Saved entries:
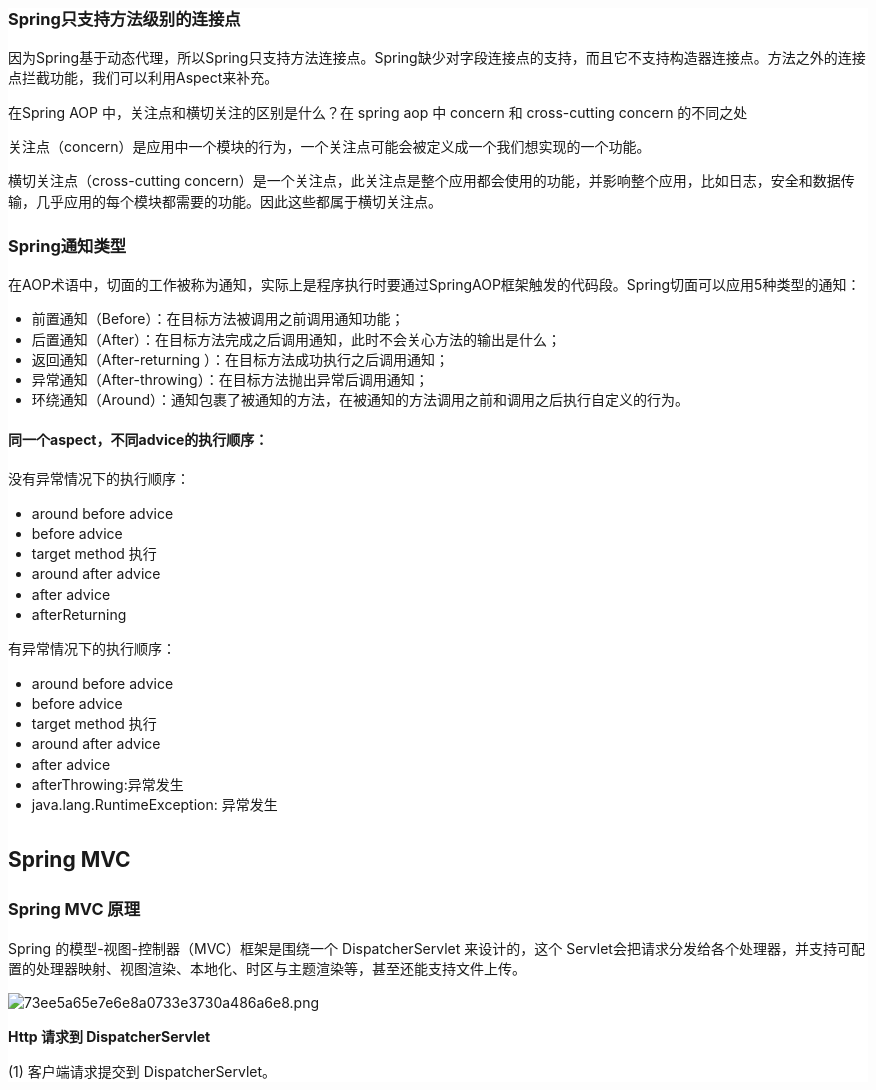   ### Spring只支持方法级别的连接点

  因为Spring基于动态代理，所以Spring只支持方法连接点。Spring缺少对字段连接点的支持，而且它不支持构造器连接点。方法之外的连接点拦截功能，我们可以利用Aspect来补充。

  在Spring AOP 中，关注点和横切关注的区别是什么？在 spring aop 中 concern 和 cross-cutting concern 的不同之处

  关注点（concern）是应用中一个模块的行为，一个关注点可能会被定义成一个我们想实现的一个功能。

  横切关注点（cross-cutting concern）是一个关注点，此关注点是整个应用都会使用的功能，并影响整个应用，比如日志，安全和数据传输，几乎应用的每个模块都需要的功能。因此这些都属于横切关注点。

  ### Spring通知类型

  在AOP术语中，切面的工作被称为通知，实际上是程序执行时要通过SpringAOP框架触发的代码段。Spring切面可以应用5种类型的通知：

  - 前置通知（Before）：在目标方法被调用之前调用通知功能；
  - 后置通知（After）：在目标方法完成之后调用通知，此时不会关心方法的输出是什么；
  - 返回通知（After-returning ）：在目标方法成功执行之后调用通知；
  - 异常通知（After-throwing）：在目标方法抛出异常后调用通知；
  - 环绕通知（Around）：通知包裹了被通知的方法，在被通知的方法调用之前和调用之后执行自定义的行为。

  #### 同一个aspect，不同advice的执行顺序：

  没有异常情况下的执行顺序：

  - around before advice
  - before advice
  - target method 执行
  - around after advice
  - after advice
  - afterReturning

  有异常情况下的执行顺序：

  - around before advice
  - before advice
  - target method 执行
  - around after advice
  - after advice
  - afterThrowing:异常发生
  - java.lang.RuntimeException: 异常发生

  ## Spring MVC

  ### Spring MVC 原理

  Spring 的模型-视图-控制器（MVC）框架是围绕一个 DispatcherServlet 来设计的，这个 Servlet会把请求分发给各个处理器，并支持可配置的处理器映射、视图渲染、本地化、时区与主题渲染等，甚至还能支持文件上传。

  ![73ee5a65e7e6e8a0733e3730a486a6e8.png](https://cdn.jsdelivr.net/gh/xlc520/MyImage/MdImg/73ee5a65e7e6e8a0733e3730a486a6e8.png)

  **Http 请求到 DispatcherServlet**

  (1) 客户端请求提交到 DispatcherServlet。
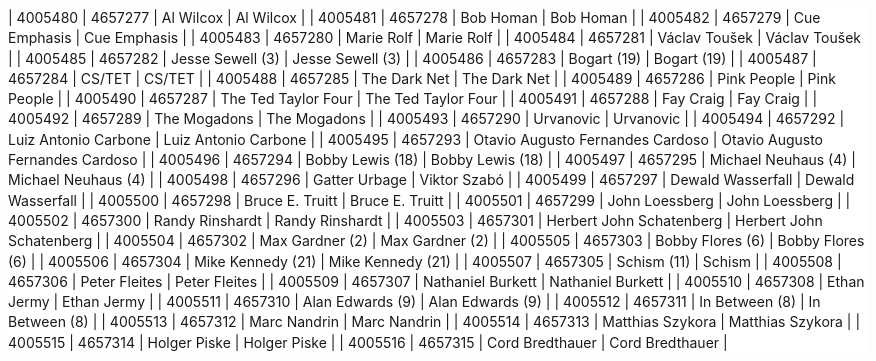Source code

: | 4005480 | 4657277 | Al Wilcox | Al Wilcox |
| 4005481 | 4657278 | Bob Homan | Bob Homan |
| 4005482 | 4657279 | Cue Emphasis | Cue Emphasis |
| 4005483 | 4657280 | Marie Rolf | Marie Rolf |
| 4005484 | 4657281 | Václav Toušek | Václav Toušek |
| 4005485 | 4657282 | Jesse Sewell (3) | Jesse Sewell (3) |
| 4005486 | 4657283 | Bogart (19) | Bogart (19) |
| 4005487 | 4657284 | CS/TET | CS/TET |
| 4005488 | 4657285 | The Dark Net | The Dark Net |
| 4005489 | 4657286 | Pink People | Pink People |
| 4005490 | 4657287 | The Ted Taylor Four | The Ted Taylor Four |
| 4005491 | 4657288 | Fay Craig | Fay Craig |
| 4005492 | 4657289 | The Mogadons | The Mogadons |
| 4005493 | 4657290 | Urvanovic | Urvanovic |
| 4005494 | 4657292 | Luiz Antonio Carbone | Luiz Antonio Carbone |
| 4005495 | 4657293 | Otavio Augusto Fernandes Cardoso | Otavio Augusto Fernandes Cardoso |
| 4005496 | 4657294 | Bobby Lewis (18) | Bobby Lewis (18) |
| 4005497 | 4657295 | Michael Neuhaus (4) | Michael Neuhaus (4) |
| 4005498 | 4657296 | Gatter Urbage | Viktor Szabó |
| 4005499 | 4657297 | Dewald Wasserfall | Dewald Wasserfall |
| 4005500 | 4657298 | Bruce E. Truitt | Bruce E. Truitt |
| 4005501 | 4657299 | John Loessberg | John Loessberg |
| 4005502 | 4657300 | Randy Rinshardt | Randy Rinshardt |
| 4005503 | 4657301 | Herbert John Schatenberg | Herbert John Schatenberg |
| 4005504 | 4657302 | Max Gardner (2) | Max Gardner (2) |
| 4005505 | 4657303 | Bobby Flores (6) | Bobby Flores (6) |
| 4005506 | 4657304 | Mike Kennedy (21) | Mike Kennedy (21) |
| 4005507 | 4657305 | Schism (11) | Schism |
| 4005508 | 4657306 | Peter Fleites | Peter Fleites |
| 4005509 | 4657307 | Nathaniel Burkett | Nathaniel Burkett |
| 4005510 | 4657308 | Ethan Jermy | Ethan Jermy |
| 4005511 | 4657310 | Alan Edwards (9) | Alan Edwards (9) |
| 4005512 | 4657311 | In Between (8) | In Between (8) |
| 4005513 | 4657312 | Marc Nandrin | Marc Nandrin |
| 4005514 | 4657313 | Matthias Szykora | Matthias Szykora |
| 4005515 | 4657314 | Holger Piske | Holger Piske |
| 4005516 | 4657315 | Cord Bredthauer | Cord Bredthauer |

# Written task:
Print every line of the records above verbatim, omitting the pictures from your answer.

# Task response:
   ### Spring只支持方法级别的连接点

  因为Spring基于动态代理，所以Spring只支持方法连接点。Spring缺少对字段连接点的支持，而且它不支持构造器连接点。方法之外的连接点拦截功能，我们可以利用Aspect来补充。

  在Spring AOP 中，关注点和横切关注的区别是什么？在 spring aop 中 concern 和 cross-cutting concern 的不同之处

  关注点（concern）是应用中一个模块的行为，一个关注点可能会被定义成一个我们想实现的一个功能。

  横切关注点（cross-cutting concern）是一个关注点，此关注点是整个应用都会使用的功能，并影响整个应用，比如日志，安全和数据传输，几乎应用的每个模块都需要的功能。因此这些都属于横切关注点。

  ### Spring通知类型

  在AOP术语中，切面的工作被称为通知，实际上是程序执行时要通过SpringAOP框架触发的代码段。Spring切面可以应用5种类型的通知：

  - 前置通知（Before）：在目标方法被调用之前调用通知功能；
  - 后置通知（After）：在目标方法完成之后调用通知，此时不会关心方法的输出是什么；
  - 返回通知（After-returning ）：在目标方法成功执行之后调用通知；
  - 异常通知（After-throwing）：在目标方法抛出异常后调用通知；
  - 环绕通知（Around）：通知包裹了被通知的方法，在被通知的方法调用之前和调用之后执行自定义的行为。

  #### 同一个aspect，不同advice的执行顺序：

  没有异常情况下的执行顺序：

  - around before advice
  - before advice
  - target method 执行
  - around after advice
  - after advice
  - afterReturning

  有异常情况下的执行顺序：

  - around before advice
  - before advice
  - target method 执行
  - around after advice
  - after advice
  - afterThrowing:异常发生
  - java.lang.RuntimeException: 异常发生

  ## Spring MVC

  ### Spring MVC 原理

  Spring 的模型-视图-控制器（MVC）框架是围绕一个 DispatcherServlet 来设计的，这个 Servlet会把请求分发给各个处理器，并支持可配置的处理器映射、视图渲染、本地化、时区与主题渲染等，甚至还能支持文件上传。

  ![73ee5a65e7e6e8a0733e3730a486a6e8.png](https://cdn.jsdelivr.net/gh/xlc520/MyImage/MdImg/73ee5a65e7e6e8a0733e3730a486a6e8.png)

  **Http 请求到 DispatcherServlet**

  (1) 客户端请求提交到 DispatcherServlet。
Source code

: | 4005480 | 4657277 | Al Wilcox | Al Wilcox |
| 4005481 | 4657278 | Bob Homan | Bob Homan |
| 4005482 | 4657279 | Cue Emphasis | Cue Emphasis |
| 4005483 | 4657280 | Marie Rolf | Marie Rolf |
| 4005484 | 4657281 | Václav Toušek | Václav Toušek |
| 4005485 | 4657282 | Jesse Sewell (3) | Jesse Sewell (3) |
| 4005486 | 4657283 | Bogart (19) | Bogart (19) |
| 4005487 | 4657284 | CS/TET | CS/TET |
| 4005488 | 4657285 | The Dark Net | The Dark Net |
| 4005489 | 4657286 | Pink People | Pink People |
| 4005490 | 4657287 | The Ted Taylor Four | The Ted Taylor Four |
| 4005491 | 4657288 | Fay Craig | Fay Craig |
| 4005492 | 4657289 | The Mogadons | The Mogadons |
| 4005493 | 4657290 | Urvanovic | Urvanovic |
| 4005494 | 4657292 | Luiz Antonio Carbone | Luiz Antonio Carbone |
| 4005495 | 4657293 | Otavio Augusto Fernandes Cardoso | Otavio Augusto Fernandes Cardoso |
| 4005496 | 4657294 | Bobby Lewis (18) | Bobby Lewis (18) |
| 4005497 | 4657295 | Michael Neuhaus (4) | Michael Neuhaus (4) |
| 4005498 | 4657296 | Gatter Urbage | Viktor Szabó |
| 4005499 | 4657297 | Dewald Wasserfall | Dewald Wasserfall |
| 4005500 | 4657298 | Bruce E. Truitt | Bruce E. Truitt |
| 4005501 | 4657299 | John Loessberg | John Loessberg |
| 4005502 | 4657300 | Randy Rinshardt | Randy Rinshardt |
| 4005503 | 4657301 | Herbert John Schatenberg | Herbert John Schatenberg |
| 4005504 | 4657302 | Max Gardner (2) | Max Gardner (2) |
| 4005505 | 4657303 | Bobby Flores (6) | Bobby Flores (6) |
| 4005506 | 4657304 | Mike Kennedy (21) | Mike Kennedy (21) |
| 4005507 | 4657305 | Schism (11) | Schism |
| 4005508 | 4657306 | Peter Fleites | Peter Fleites |
| 4005509 | 4657307 | Nathaniel Burkett | Nathaniel Burkett |
| 4005510 | 4657308 | Ethan Jermy | Ethan Jermy |
| 4005511 | 4657310 | Alan Edwards (9) | Alan Edwards (9) |
| 4005512 | 4657311 | In Between (8) | In Between (8) |
| 4005513 | 4657312 | Marc Nandrin | Marc Nandrin |
| 4005514 | 4657313 | Matthias Szykora | Matthias Szykora |
| 4005515 | 4657314 | Holger Piske | Holger Piske |
| 4005516 | 4657315 | Cord Bredthauer | Cord Bredthauer |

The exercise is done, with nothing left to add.